When Reinforcement Learning Generates Face Trees
We propose an end-to-end architecture for facial expression recognition. Our model learns an optimal tree topology for facial landmarks, whose traversal generates a sequence from which we obtain an embedding to feed a sequential learner. To learn this optimal tree topology, we have adopted reinforcement learning. The proposed architecture incorporates two main streams, one focusing on landmark positions to learn the structure of the face, while the other focuses on patches around the landmarks to learn texture information. Each stream is followed by an attention mechanism and the outputs are fed to a two-stream fusion component to perform the final classification. We conduct extensive experiments on two large-scale publicly available facial expression datasets, AffectNet and FER2013, to evaluate the efficacy of our approach. The preliminary results we obtained show the efficacy of our proposed method.

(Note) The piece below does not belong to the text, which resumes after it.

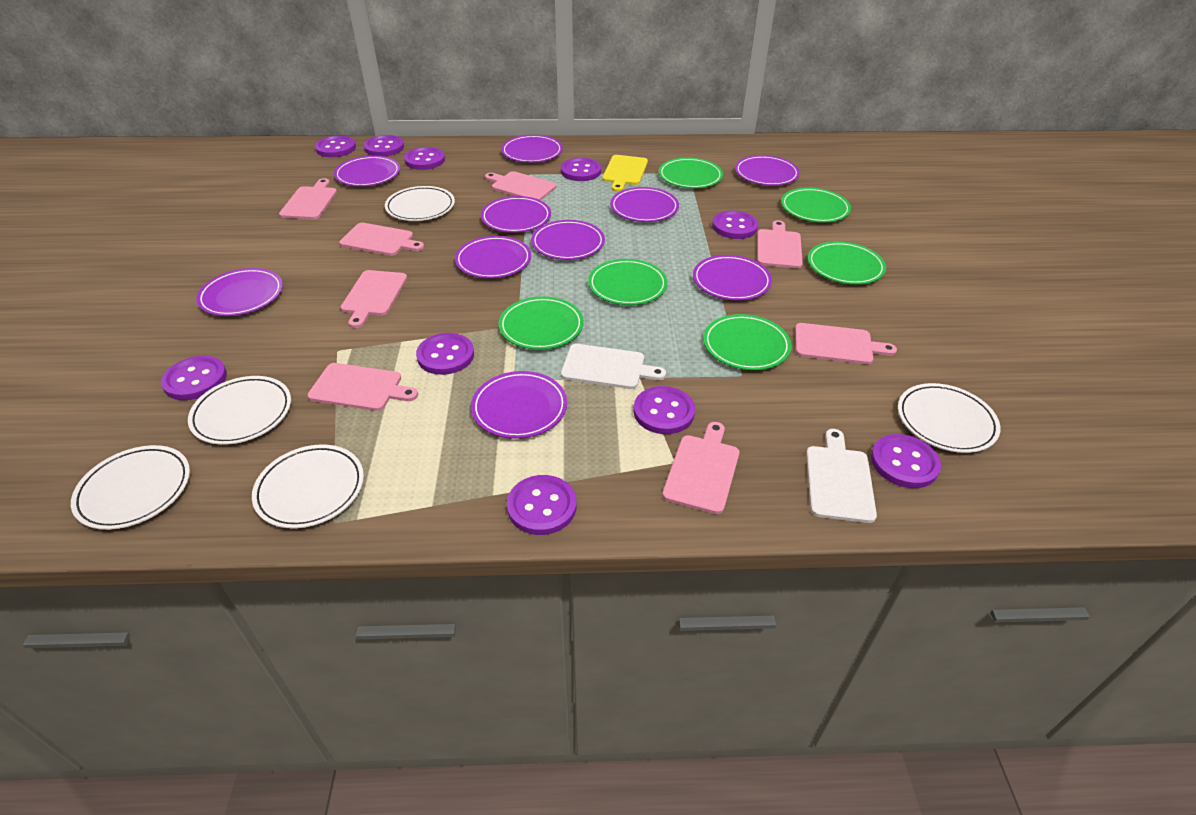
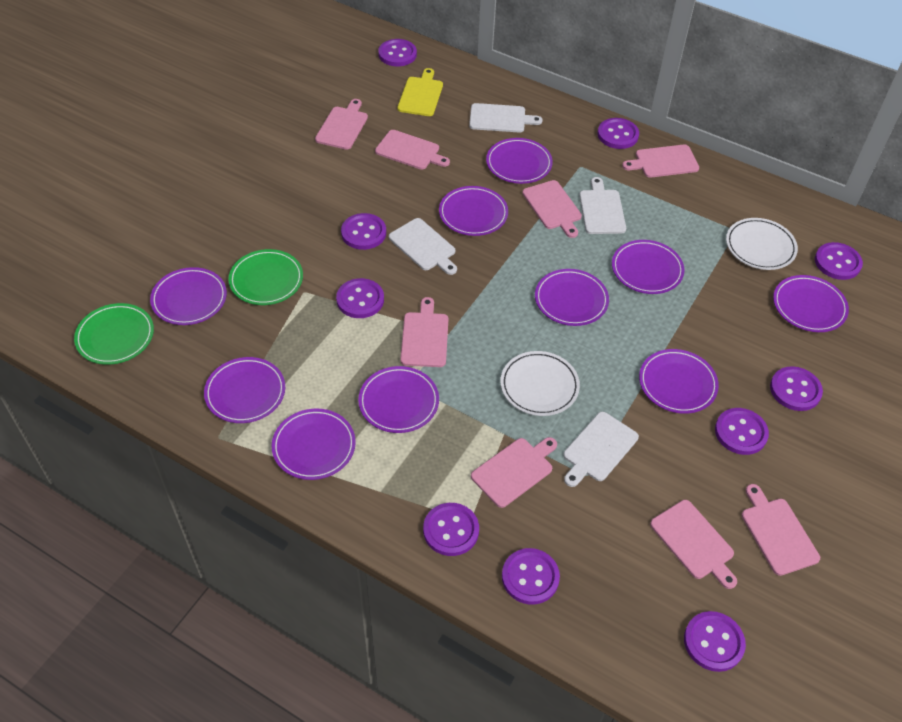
green plate: [499,297,584,350] [588,259,667,305] [659,157,723,188] [703,314,792,370] [781,187,851,223] [808,241,886,285] = 6 -> [74,303,154,365] [228,249,303,305] = 2
white cutting board: [561,344,666,389] [806,429,877,523] = 2 -> [389,218,457,275] [469,103,543,133] [563,412,639,487] [579,177,626,234] = 4
white plate: [71,445,190,530] [188,376,291,445] [252,444,364,529] [385,186,455,221] [898,383,1001,453] = 5 -> [500,351,580,416] [726,218,798,270] = 2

Estimating Pose from Pressure Data for Smart Beds with Deep Image-based Pose Estimators
In-bed pose estimation has shown value in fields such as hospital patient monitoring, sleep studies, and smart homes. In this paper, we explore different strategies for detecting body pose from highly ambiguous pressure data, with the aid of pre-existing pose estimators. We examine the performance of pre-trained pose estimators by using them either directly or by re-training them on two pressure datasets. We also explore other strategies utilizing a learnable pre-processing domain adaptation step, which transforms the vague pressure maps to a representation closer to the expected input space of common purpose pose estimation modules. Accordingly, we used a fully convolutional network with multiple scales to provide the pose-specific characteristics of the pressure maps to the pre-trained pose estimation module. Our complete analysis of different approaches shows that the combination of the learnable pre-processing module along with re-training pre-existing image-based pose estimators on the pressure data is able to overcome issues such as highly vague pressure points to achieve very high pose estimation accuracy.